Text for analysis
*** Block opens ***

Researchers warn that a recently disclosed extortion campaign linked to ShinyHunters represents an escalation of tactics used by the group.
ShinyHunters late last month claimed credit for a series of voice phishing attacks that led to extortion demands against five organizations.
Multiple groups linked to a ShinyHunters-branded campaign that leverages voice phishing and victim-branded credential-harvesting sites to gain access to corporate environments by gaining access to single sign-on credentials and multifactor authentication codes, according to Mandiant, the incident response arm of Google Threat Intelligence Group.
After gaining access, the threat groups target cloud-based software-as-a-service applications in order to steal sensitive data and other internal documents for use in future extortion campaigns.
GTIG researchers are tracking the threat groups as UNC6661, UNC6671 and UNC6240.
Since mid-January, hackers from UNC6661 called employees at victim organizations under the guise of being IT staffers. The hackers falsely claimed the company was updating multifactor settings and directed the workers to a branded credential harvesting site. This allowed the site to capture MFA codes and single sign-on credentials.
Mandiant confirmed that, in certain cases, hackers gained access to accounts belonging to Okta customers. This activity was referenced in a January blog post from Okta about a campaign using phishing kits.
Based on several overlapping issues, including the use of a common Tox account as part of negotiations, researchers linked the subsequent extortion activity to UNC6240. Extortion emails provided some details of what was stolen and demanded payment within 72 hours.

*** Block closes ***

Questions on the material
a) Answer these questions from the ShinyHunters article:
(i) How many organizations received extortion demands after the voice phishing attacks?
(ii) Who did the UNC6661 hackers pose as when they called employees?
(iii) Within how many hours did the extortion emails demand payment?
b) Write out the passage of the ShinyHunters article between "After gaining access, the" and "UNC6671 and UNC6240.", inclusive, with no changes.

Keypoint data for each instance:

*** Block opens ***

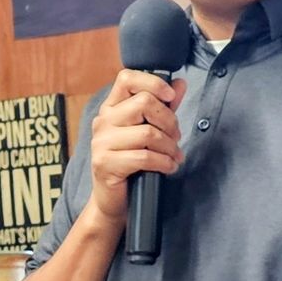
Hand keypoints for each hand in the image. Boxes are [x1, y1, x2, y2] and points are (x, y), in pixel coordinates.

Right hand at [88, 69, 184, 227]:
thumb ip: (163, 107)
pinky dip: (163, 162)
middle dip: (169, 121)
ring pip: (148, 132)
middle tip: (176, 138)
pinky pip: (144, 157)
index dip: (153, 82)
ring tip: (174, 156)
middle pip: (144, 103)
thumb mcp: (149, 131)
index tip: (170, 96)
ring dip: (169, 146)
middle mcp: (102, 121)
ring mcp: (101, 143)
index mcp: (111, 108)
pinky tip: (168, 167)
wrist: (113, 201)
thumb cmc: (132, 165)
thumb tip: (180, 82)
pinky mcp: (105, 163)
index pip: (127, 78)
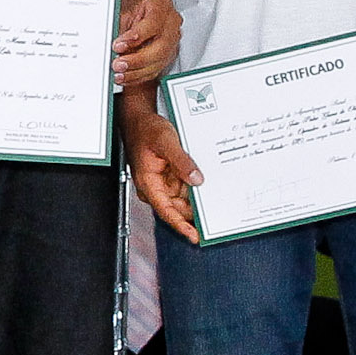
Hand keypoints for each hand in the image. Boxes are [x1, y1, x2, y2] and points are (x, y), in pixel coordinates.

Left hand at [112, 0, 178, 89]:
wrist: (150, 12)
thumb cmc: (140, 9)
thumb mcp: (128, 10)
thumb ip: (122, 24)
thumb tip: (112, 40)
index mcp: (161, 5)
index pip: (153, 23)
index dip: (137, 36)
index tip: (119, 44)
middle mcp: (171, 24)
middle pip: (160, 47)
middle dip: (137, 59)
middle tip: (119, 64)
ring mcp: (173, 41)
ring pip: (159, 62)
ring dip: (136, 71)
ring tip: (119, 74)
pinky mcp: (168, 56)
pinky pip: (155, 70)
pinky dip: (138, 76)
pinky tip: (126, 77)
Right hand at [126, 106, 203, 244]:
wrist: (139, 118)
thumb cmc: (145, 129)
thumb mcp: (166, 141)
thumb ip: (181, 161)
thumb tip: (196, 179)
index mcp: (148, 183)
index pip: (166, 211)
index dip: (181, 225)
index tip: (195, 236)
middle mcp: (155, 187)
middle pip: (178, 208)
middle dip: (195, 213)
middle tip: (215, 218)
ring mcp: (163, 182)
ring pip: (183, 198)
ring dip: (197, 199)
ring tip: (215, 201)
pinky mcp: (170, 176)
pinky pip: (185, 187)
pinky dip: (196, 187)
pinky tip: (208, 186)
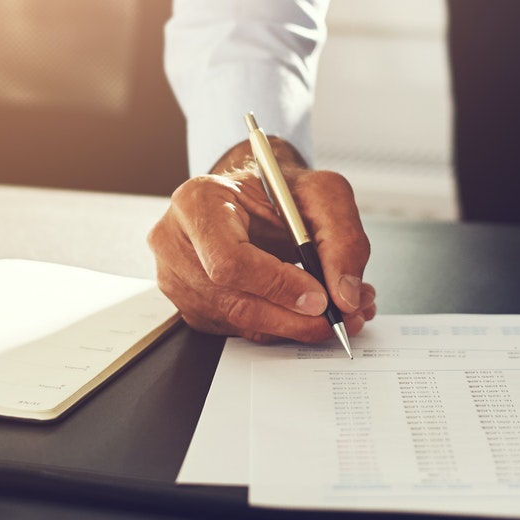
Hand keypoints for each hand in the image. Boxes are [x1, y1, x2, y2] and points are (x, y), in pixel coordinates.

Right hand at [148, 138, 376, 344]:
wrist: (257, 198)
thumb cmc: (281, 190)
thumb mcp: (323, 194)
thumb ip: (341, 240)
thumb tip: (344, 295)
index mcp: (197, 202)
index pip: (228, 259)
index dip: (276, 285)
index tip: (319, 296)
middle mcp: (175, 242)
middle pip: (234, 301)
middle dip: (295, 316)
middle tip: (341, 316)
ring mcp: (178, 280)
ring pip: (240, 322)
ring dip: (296, 326)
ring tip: (340, 311)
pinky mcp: (194, 307)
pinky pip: (240, 329)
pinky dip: (282, 327)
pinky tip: (310, 312)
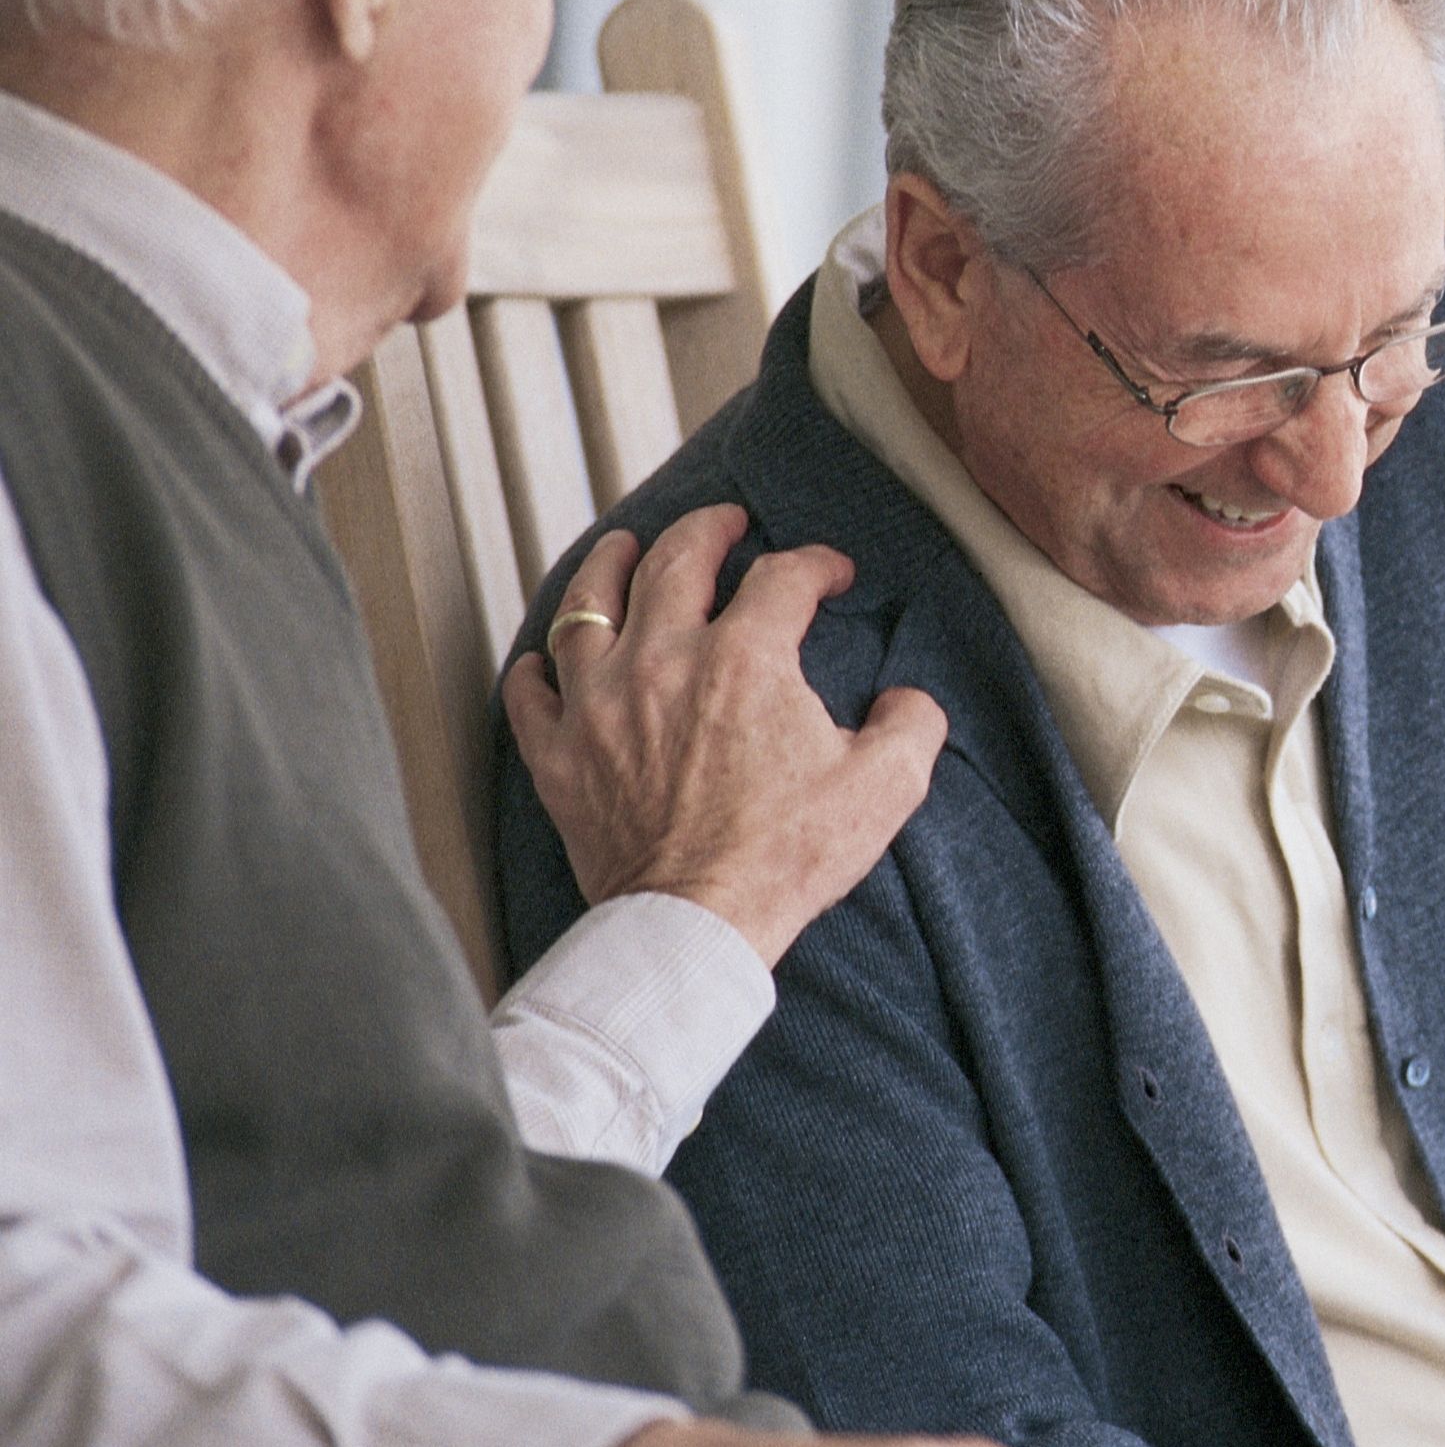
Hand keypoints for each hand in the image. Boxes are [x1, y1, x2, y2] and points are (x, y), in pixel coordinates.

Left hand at [503, 505, 946, 964]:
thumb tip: (908, 699)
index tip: (832, 575)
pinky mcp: (559, 756)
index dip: (816, 564)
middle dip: (708, 529)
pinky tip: (546, 659)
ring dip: (609, 563)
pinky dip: (536, 667)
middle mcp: (663, 660)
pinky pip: (530, 692)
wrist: (695, 924)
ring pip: (588, 603)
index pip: (782, 577)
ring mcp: (599, 704)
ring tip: (623, 546)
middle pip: (675, 560)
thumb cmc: (787, 856)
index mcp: (745, 658)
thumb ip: (912, 723)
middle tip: (725, 522)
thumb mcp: (885, 786)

*** Block closes ***

Solutions below
a)
(i) Five
(ii) IT staffers
(iii) 72 hours

b)
After gaining access, the threat groups target cloud-based software-as-a-service applications in order to steal sensitive data and other internal documents for use in future extortion campaigns.
GTIG researchers are tracking the threat groups as UNC6661, UNC6671 and UNC6240.